[Diagrammbasierte Quizaufgaben]
+++++

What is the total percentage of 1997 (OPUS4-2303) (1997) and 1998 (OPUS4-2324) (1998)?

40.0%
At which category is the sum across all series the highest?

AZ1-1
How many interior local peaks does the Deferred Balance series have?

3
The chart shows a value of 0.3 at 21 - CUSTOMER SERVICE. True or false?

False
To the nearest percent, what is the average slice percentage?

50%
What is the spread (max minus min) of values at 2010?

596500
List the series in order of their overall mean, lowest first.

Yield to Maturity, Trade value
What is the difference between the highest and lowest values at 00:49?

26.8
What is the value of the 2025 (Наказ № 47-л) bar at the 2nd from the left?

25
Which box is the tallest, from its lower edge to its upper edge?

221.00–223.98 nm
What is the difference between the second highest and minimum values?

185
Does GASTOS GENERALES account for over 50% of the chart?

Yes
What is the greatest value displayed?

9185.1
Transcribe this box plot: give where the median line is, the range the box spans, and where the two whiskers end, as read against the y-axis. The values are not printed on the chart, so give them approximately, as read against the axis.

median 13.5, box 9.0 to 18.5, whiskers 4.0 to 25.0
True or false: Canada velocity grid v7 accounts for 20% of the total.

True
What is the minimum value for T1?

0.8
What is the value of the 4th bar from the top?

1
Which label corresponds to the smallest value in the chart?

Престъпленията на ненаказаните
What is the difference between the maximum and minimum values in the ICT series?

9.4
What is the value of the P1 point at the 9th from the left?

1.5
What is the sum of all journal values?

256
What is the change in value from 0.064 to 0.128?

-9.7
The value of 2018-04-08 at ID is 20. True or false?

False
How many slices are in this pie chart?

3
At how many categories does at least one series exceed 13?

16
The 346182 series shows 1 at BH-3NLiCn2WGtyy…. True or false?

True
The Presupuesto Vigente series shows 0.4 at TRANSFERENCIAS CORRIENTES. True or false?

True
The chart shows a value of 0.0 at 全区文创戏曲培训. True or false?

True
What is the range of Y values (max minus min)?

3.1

+++++

*Arbeitsauftrag*
Gib das gesamte Material oben Zeile für Zeile unverändert wieder.

*Antwortfeld*
What is the total percentage of 1997 (OPUS4-2303) (1997) and 1998 (OPUS4-2324) (1998)?

40.0%
At which category is the sum across all series the highest?

AZ1-1
How many interior local peaks does the Deferred Balance series have?

3
The chart shows a value of 0.3 at 21 - CUSTOMER SERVICE. True or false?

False
To the nearest percent, what is the average slice percentage?

50%
What is the spread (max minus min) of values at 2010?

596500
List the series in order of their overall mean, lowest first.

Yield to Maturity, Trade value
What is the difference between the highest and lowest values at 00:49?

26.8
What is the value of the 2025 (Наказ № 47-л) bar at the 2nd from the left?

25
Which box is the tallest, from its lower edge to its upper edge?

221.00–223.98 nm
What is the difference between the second highest and minimum values?

185
Does GASTOS GENERALES account for over 50% of the chart?

Yes
What is the greatest value displayed?

9185.1
Transcribe this box plot: give where the median line is, the range the box spans, and where the two whiskers end, as read against the y-axis. The values are not printed on the chart, so give them approximately, as read against the axis.

median 13.5, box 9.0 to 18.5, whiskers 4.0 to 25.0
True or false: Canada velocity grid v7 accounts for 20% of the total.

True
What is the minimum value for T1?

0.8
What is the value of the 4th bar from the top?

1
Which label corresponds to the smallest value in the chart?

Престъпленията на ненаказаните
What is the difference between the maximum and minimum values in the ICT series?

9.4
What is the value of the P1 point at the 9th from the left?

1.5
What is the sum of all journal values?

256
What is the change in value from 0.064 to 0.128?

-9.7
The value of 2018-04-08 at ID is 20. True or false?

False
How many slices are in this pie chart?

3
At how many categories does at least one series exceed 13?

16
The 346182 series shows 1 at BH-3NLiCn2WGtyy…. True or false?

True
The Presupuesto Vigente series shows 0.4 at TRANSFERENCIAS CORRIENTES. True or false?

True
The chart shows a value of 0.0 at 全区文创戏曲培训. True or false?

True
What is the range of Y values (max minus min)?

3.1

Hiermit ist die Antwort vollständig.